478. « La Nation garantit l’égal accès de l’enfant et de l’adulte à l’instruction, à la formation professionnelle et à la culture. L’organisation de l’enseignement public gratuit et laïque à tous les degrés est un devoir d’État » (Préambule de la Constitution du 27 octobre 1946). « L’État proclame et respecte la liberté de l’enseignement et en garantit l’exercice aux établissements publics régulièrement ouverts » (Code de l’éducation, art. L. 151-1). Ces deux textes essentiels posent à la fois l’obligation de l’instruction, donc le droit à l’instruction, et la liberté de l’enseignement en France.

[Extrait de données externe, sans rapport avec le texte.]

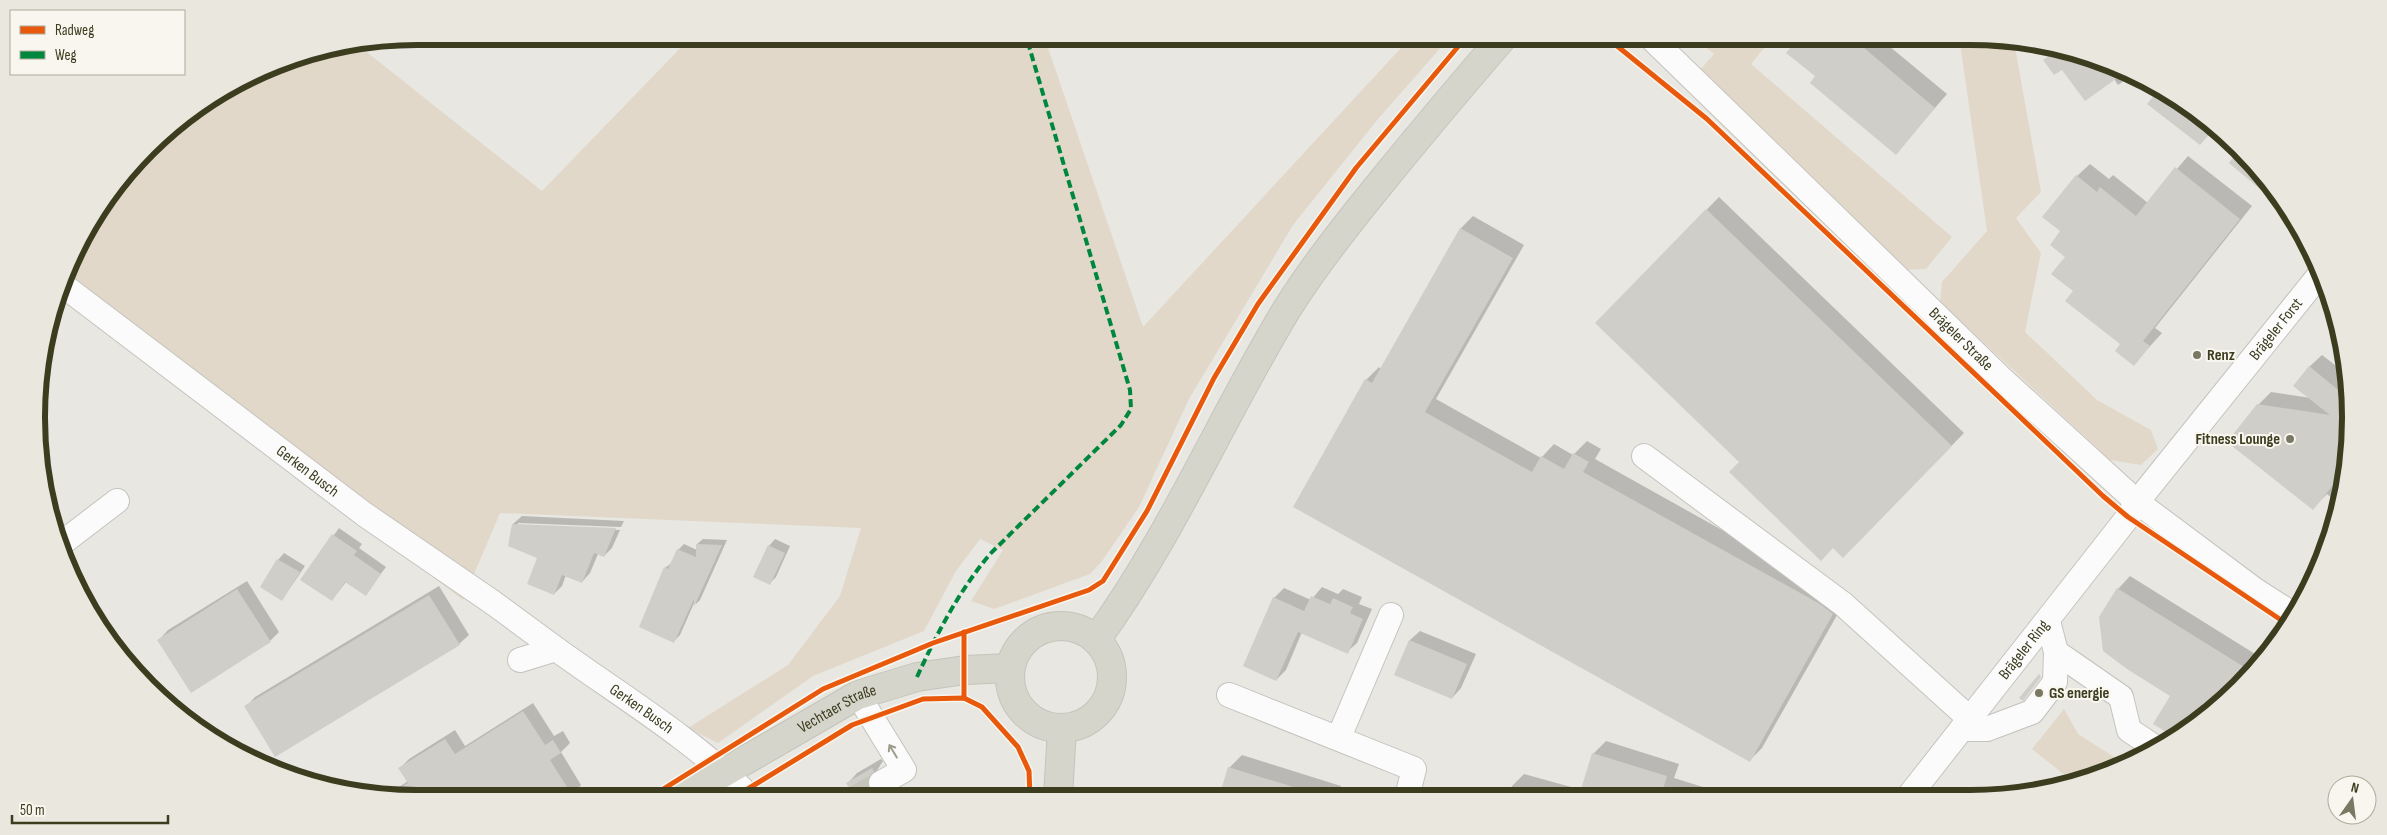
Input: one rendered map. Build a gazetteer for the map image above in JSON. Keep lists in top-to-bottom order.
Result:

L’histoire de l’enseignement dans notre pays, depuis l’Ancien Régime, est marquée par de régulières controverses, parfois appelées querelles, voire guerres scolaires, entre les défenseurs de l’école privée, notamment en 1983 et 1984, et les défenseurs de l’école publique comme en 1958 et 1959. La nature du débat est toujours la même, le maintien, et le soutien, d’une école privée aux côtés de l’école publique. En même temps, le débat n’est plus seulement idéologique, il s’est déplacé vers la question de la qualité de l’enseignement et de son encadrement. L’existence d’enseignements religieux dans l’école privée est moins déterminante.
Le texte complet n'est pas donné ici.